● Data extracts:
+-------+

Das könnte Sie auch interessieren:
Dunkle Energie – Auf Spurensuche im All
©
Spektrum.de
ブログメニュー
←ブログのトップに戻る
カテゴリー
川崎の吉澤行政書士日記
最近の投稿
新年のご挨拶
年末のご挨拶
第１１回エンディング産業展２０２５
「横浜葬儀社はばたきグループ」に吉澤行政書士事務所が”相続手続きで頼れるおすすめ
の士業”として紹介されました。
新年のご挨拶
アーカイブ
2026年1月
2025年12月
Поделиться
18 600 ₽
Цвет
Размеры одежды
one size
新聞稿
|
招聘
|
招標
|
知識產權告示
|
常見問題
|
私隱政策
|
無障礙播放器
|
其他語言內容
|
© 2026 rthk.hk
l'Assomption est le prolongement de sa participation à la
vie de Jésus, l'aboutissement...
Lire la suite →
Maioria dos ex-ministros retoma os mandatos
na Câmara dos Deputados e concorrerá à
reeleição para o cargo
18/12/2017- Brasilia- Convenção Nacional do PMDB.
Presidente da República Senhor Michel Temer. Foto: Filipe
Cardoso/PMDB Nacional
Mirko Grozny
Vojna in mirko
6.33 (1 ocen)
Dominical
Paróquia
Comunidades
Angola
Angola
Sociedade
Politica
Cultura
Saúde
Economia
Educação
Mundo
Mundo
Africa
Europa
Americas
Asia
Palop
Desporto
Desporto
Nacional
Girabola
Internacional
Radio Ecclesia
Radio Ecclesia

+-------+

Scan the material above for "PMDB". Copy every line where it appears.

● Output:
18/12/2017- Brasilia- Convenção Nacional do PMDB.
Cardoso/PMDB Nacional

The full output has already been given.